Increased glucose concentration results in reduced proteasomal activity and the formation of glycogen positive aggresomal structures.

Recent studies indicate that glycogen, besides being a principal storage product, confers protection against cellular stress through an unknown physiological pathway. Abnormal glycogen inclusions have also been considered to underlie pathology in a few neurodegenerative disorders that are caused by proteolytic dysfunctions, although a link between proteolytic pathways and glycogen accumulation is yet to be established. In the present study, we investigated the subcellular localization of glycogen particles and report that their distribution is altered under physiological stress.
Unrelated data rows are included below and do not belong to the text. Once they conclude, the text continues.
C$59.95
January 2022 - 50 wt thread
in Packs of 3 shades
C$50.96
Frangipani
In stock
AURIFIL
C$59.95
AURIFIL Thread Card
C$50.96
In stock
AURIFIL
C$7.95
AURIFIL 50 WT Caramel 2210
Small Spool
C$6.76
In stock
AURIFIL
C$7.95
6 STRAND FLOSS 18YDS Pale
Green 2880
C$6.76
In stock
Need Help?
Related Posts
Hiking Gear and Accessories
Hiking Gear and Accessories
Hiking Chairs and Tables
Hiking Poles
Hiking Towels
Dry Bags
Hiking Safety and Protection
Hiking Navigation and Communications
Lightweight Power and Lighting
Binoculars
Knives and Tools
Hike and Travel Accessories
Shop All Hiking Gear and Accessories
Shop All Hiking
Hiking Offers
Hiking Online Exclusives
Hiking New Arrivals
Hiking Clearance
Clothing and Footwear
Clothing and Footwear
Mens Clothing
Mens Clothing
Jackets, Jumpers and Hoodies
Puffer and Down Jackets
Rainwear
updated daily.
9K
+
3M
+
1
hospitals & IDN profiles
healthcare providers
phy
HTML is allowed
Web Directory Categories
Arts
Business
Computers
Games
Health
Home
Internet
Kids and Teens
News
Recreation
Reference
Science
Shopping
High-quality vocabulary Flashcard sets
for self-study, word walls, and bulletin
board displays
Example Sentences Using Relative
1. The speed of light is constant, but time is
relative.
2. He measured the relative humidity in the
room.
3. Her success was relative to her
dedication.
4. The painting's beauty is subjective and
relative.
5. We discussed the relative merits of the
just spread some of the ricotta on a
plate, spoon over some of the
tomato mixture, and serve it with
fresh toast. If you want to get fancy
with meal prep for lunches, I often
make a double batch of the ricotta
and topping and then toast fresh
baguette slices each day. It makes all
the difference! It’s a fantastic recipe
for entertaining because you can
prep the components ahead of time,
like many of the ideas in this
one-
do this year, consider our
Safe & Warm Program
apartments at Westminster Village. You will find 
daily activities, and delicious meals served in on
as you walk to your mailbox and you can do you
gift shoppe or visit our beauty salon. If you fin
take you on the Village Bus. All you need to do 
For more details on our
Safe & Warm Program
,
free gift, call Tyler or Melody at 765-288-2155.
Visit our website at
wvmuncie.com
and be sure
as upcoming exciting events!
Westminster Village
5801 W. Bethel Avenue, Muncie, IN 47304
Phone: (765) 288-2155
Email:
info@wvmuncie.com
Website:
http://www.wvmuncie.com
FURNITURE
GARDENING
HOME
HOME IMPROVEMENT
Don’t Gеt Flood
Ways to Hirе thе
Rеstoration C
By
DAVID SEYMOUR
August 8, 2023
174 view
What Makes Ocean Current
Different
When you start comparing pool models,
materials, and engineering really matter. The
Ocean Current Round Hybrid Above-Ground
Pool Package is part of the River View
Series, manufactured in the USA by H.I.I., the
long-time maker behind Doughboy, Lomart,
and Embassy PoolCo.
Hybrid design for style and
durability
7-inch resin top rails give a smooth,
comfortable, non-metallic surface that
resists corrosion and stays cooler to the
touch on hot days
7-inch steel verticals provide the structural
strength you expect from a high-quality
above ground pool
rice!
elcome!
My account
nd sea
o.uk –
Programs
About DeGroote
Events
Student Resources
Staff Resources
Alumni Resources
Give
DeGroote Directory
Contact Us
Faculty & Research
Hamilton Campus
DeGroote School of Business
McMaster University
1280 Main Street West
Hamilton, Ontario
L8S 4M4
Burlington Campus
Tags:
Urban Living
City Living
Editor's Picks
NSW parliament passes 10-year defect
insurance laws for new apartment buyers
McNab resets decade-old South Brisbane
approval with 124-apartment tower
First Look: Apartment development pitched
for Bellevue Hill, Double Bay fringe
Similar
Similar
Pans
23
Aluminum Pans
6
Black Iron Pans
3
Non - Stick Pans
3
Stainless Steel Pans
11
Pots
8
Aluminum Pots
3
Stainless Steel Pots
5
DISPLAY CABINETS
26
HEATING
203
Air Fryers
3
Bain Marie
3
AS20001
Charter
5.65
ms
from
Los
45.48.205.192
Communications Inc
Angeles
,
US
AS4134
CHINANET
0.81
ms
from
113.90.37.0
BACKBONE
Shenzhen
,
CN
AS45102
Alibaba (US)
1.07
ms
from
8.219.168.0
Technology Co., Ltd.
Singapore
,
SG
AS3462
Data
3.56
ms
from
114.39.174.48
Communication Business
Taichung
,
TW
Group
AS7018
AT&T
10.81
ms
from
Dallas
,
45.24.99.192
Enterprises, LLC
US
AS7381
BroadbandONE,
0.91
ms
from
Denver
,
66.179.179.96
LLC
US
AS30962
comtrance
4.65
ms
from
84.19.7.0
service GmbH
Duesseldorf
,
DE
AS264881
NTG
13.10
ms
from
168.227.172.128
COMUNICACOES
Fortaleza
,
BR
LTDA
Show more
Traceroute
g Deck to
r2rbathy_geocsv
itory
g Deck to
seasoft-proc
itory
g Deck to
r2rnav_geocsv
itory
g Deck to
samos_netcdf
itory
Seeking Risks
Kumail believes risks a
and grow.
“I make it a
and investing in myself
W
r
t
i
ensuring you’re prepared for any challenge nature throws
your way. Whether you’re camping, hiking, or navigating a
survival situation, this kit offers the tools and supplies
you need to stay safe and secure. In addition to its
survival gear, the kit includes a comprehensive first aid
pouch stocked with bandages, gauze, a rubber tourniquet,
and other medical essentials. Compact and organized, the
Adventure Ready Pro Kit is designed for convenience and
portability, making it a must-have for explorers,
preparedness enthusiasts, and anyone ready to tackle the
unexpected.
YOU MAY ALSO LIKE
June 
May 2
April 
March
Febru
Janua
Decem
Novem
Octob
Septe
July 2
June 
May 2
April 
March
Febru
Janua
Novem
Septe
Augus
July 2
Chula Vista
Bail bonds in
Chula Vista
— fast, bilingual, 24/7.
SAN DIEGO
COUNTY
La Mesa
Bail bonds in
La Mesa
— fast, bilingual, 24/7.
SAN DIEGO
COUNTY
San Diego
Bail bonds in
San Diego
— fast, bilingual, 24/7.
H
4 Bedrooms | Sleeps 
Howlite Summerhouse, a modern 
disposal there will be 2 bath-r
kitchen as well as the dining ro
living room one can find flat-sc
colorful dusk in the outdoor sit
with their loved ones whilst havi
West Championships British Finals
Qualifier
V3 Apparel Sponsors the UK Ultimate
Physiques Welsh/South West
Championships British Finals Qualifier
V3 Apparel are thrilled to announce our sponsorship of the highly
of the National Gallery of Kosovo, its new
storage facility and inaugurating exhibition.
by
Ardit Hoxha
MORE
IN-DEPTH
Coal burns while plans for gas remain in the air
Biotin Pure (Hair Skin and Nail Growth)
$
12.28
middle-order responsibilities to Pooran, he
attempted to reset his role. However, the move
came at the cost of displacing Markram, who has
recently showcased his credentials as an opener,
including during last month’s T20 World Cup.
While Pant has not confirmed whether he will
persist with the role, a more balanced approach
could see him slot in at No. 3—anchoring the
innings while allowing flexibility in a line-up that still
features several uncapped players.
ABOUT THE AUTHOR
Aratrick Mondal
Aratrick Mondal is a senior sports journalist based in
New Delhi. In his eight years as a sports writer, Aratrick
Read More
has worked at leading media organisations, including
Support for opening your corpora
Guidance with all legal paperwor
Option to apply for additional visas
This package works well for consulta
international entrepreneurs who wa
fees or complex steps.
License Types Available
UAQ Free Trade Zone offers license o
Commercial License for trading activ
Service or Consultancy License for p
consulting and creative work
Using a cellular model, we show that glycogen particles are recruited to the centrosomal aggresomal structures upon proteasomal or lysosomal blockade, and that this recruitment is dependent on the microtubule function. We also show that an increase in the glucose concentration leads to decreased cellular proteasomal activity and the formation of glycogen positive aggresomal structures. Proteasomal blockade also leads to the formation of diastase-resistant polyglucosan bodies. The glycogen particles in aggresomes might provide energy to the proteolytic process and/or function as a scaffold. Taken together, the findings of the present study suggest a functional link between proteasomal function and polyglucosan bodies, and also suggest that these two physiological processes could be linked in neurodegenerative disorders.